§ **SET EXERCISE**:
Write out every line of the records below without any changes, but leave the pictures out of your answer.

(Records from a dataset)
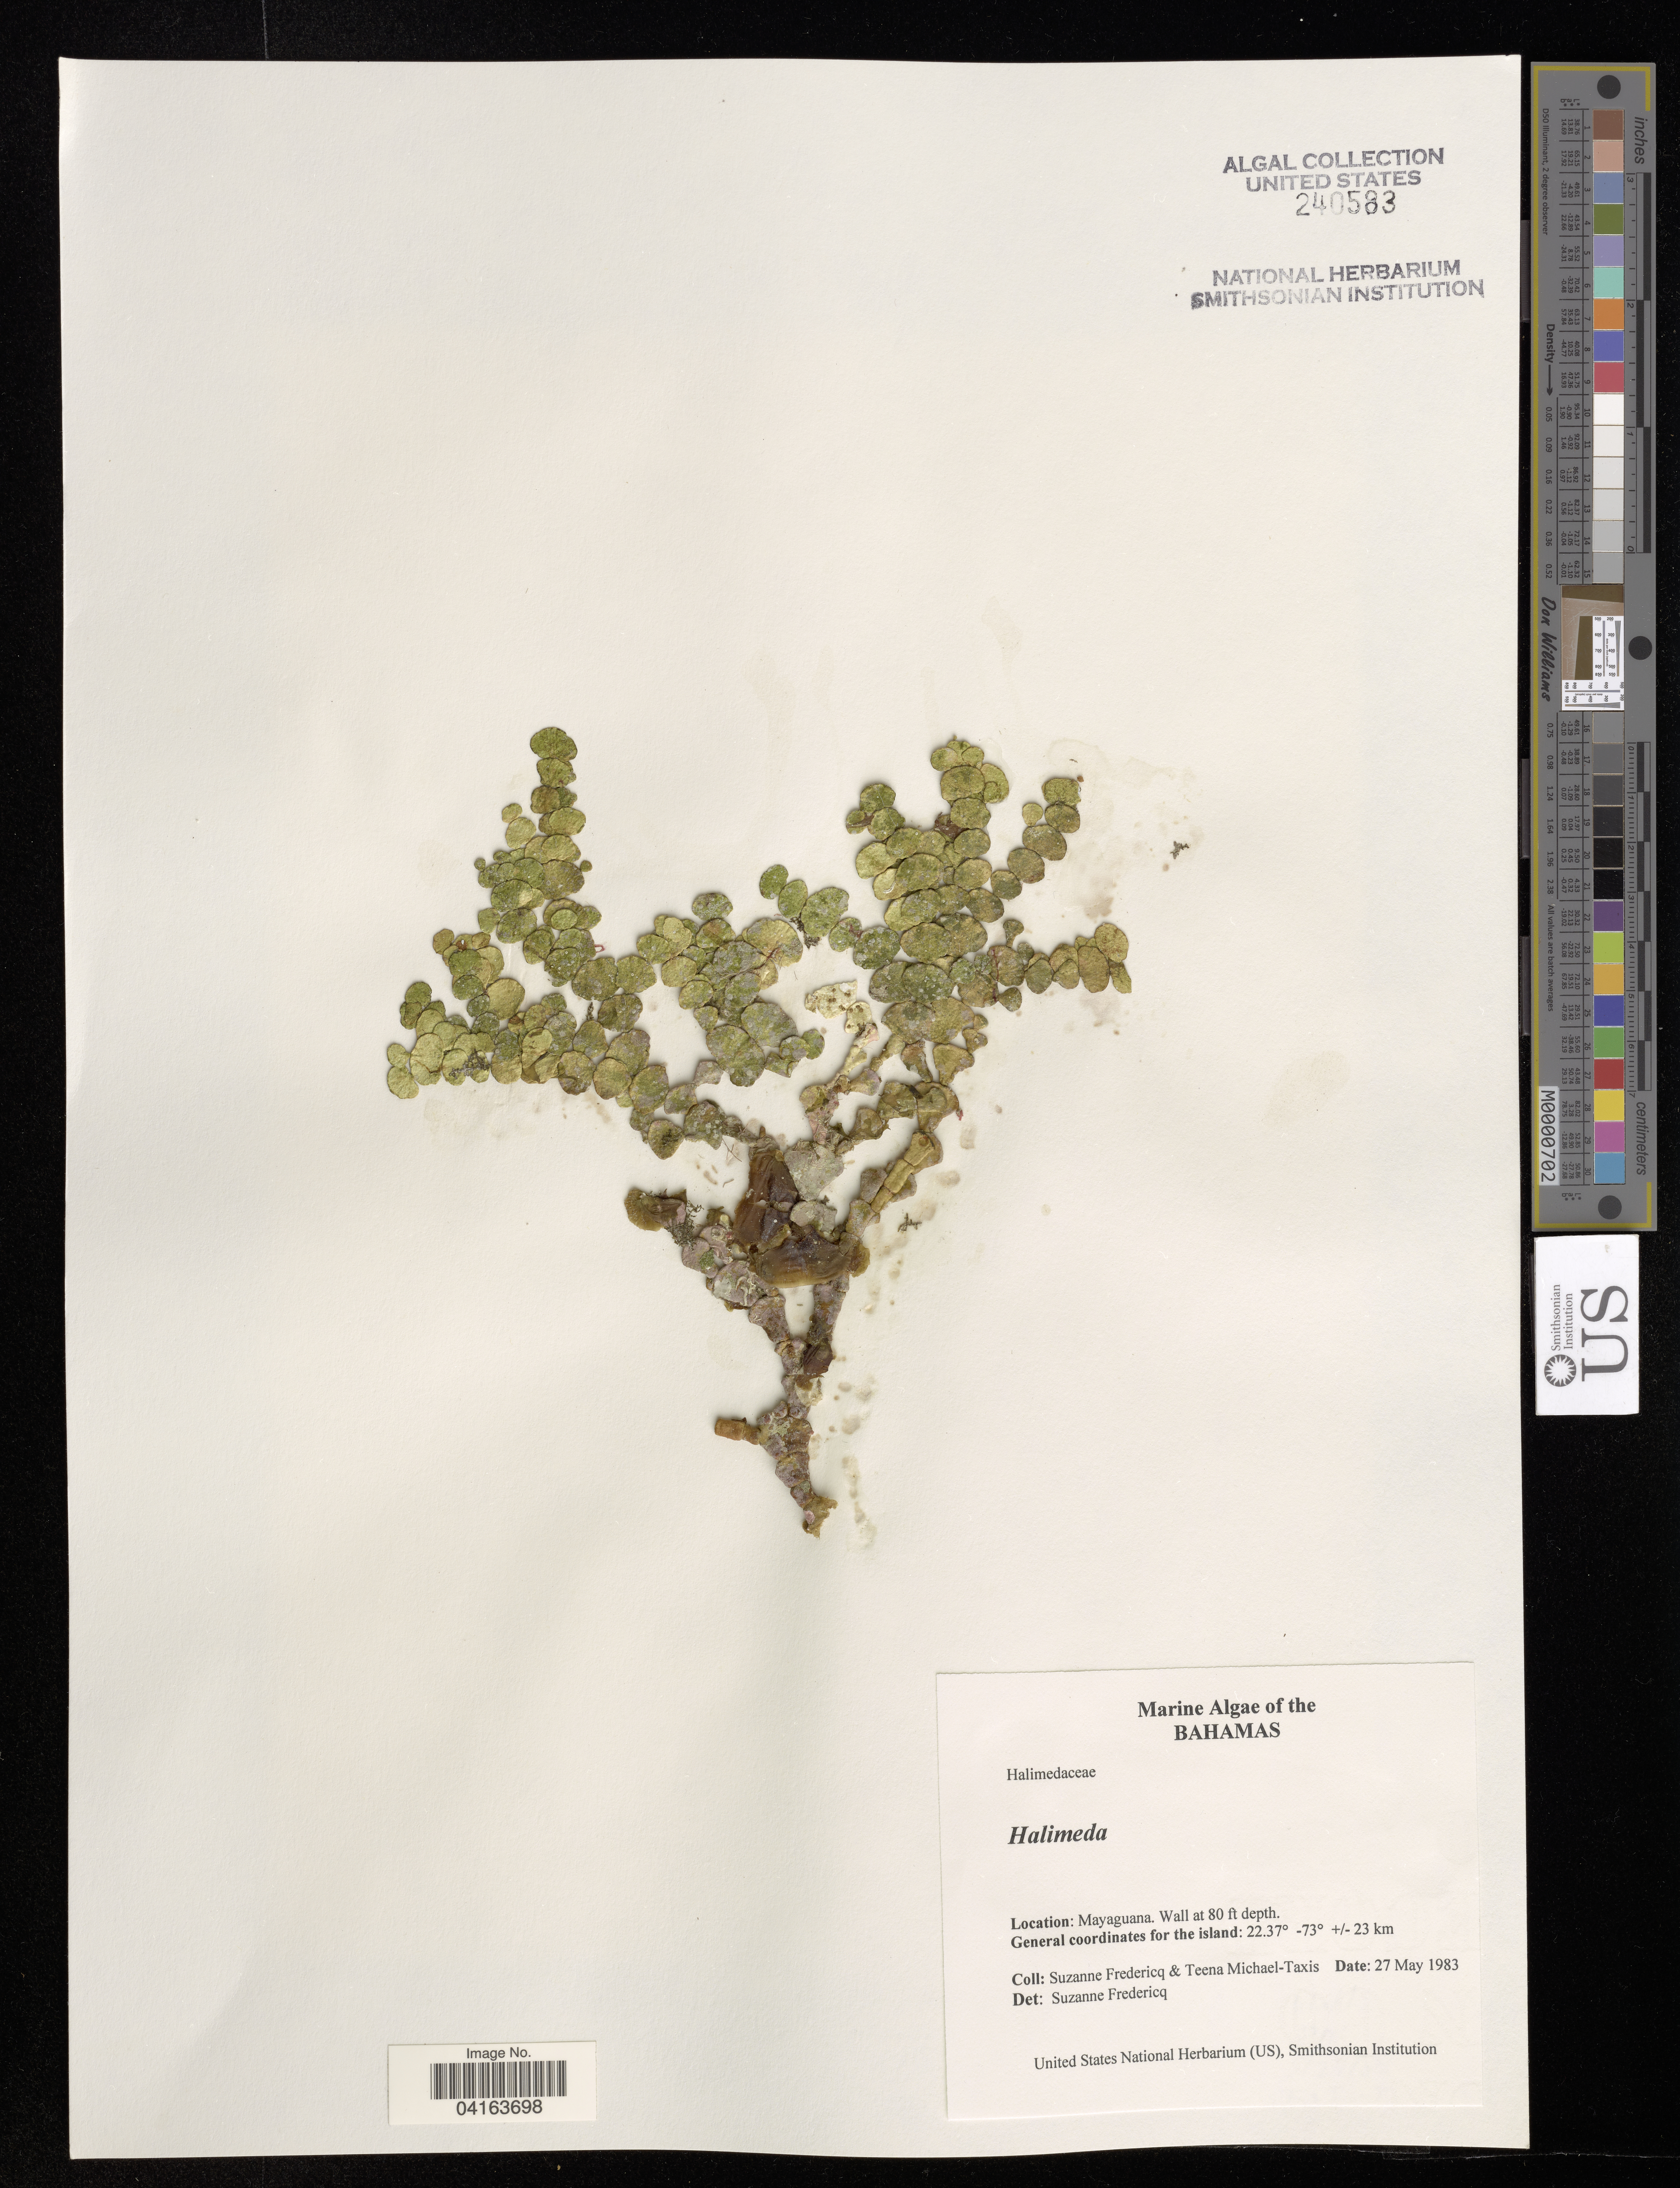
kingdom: Plantae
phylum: Chlorophyta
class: Ulvophyceae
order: Bryopsidales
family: Halimedaceae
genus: Halimeda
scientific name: Halimeda goreaui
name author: W.R. Taylor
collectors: S. Fredericq & T. Michael-Taxis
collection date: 1983-05-27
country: Bahamas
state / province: Mayaguana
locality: Wall at 80 ft depth.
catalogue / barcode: US 240583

§ **SOLUTION TO THIS TASK**:
kingdom: Plantae
phylum: Chlorophyta
class: Ulvophyceae
order: Bryopsidales
family: Halimedaceae
genus: Halimeda
scientific name: Halimeda goreaui
name author: W.R. Taylor
collectors: S. Fredericq & T. Michael-Taxis
collection date: 1983-05-27
country: Bahamas
state / province: Mayaguana
locality: Wall at 80 ft depth.
catalogue / barcode: US 240583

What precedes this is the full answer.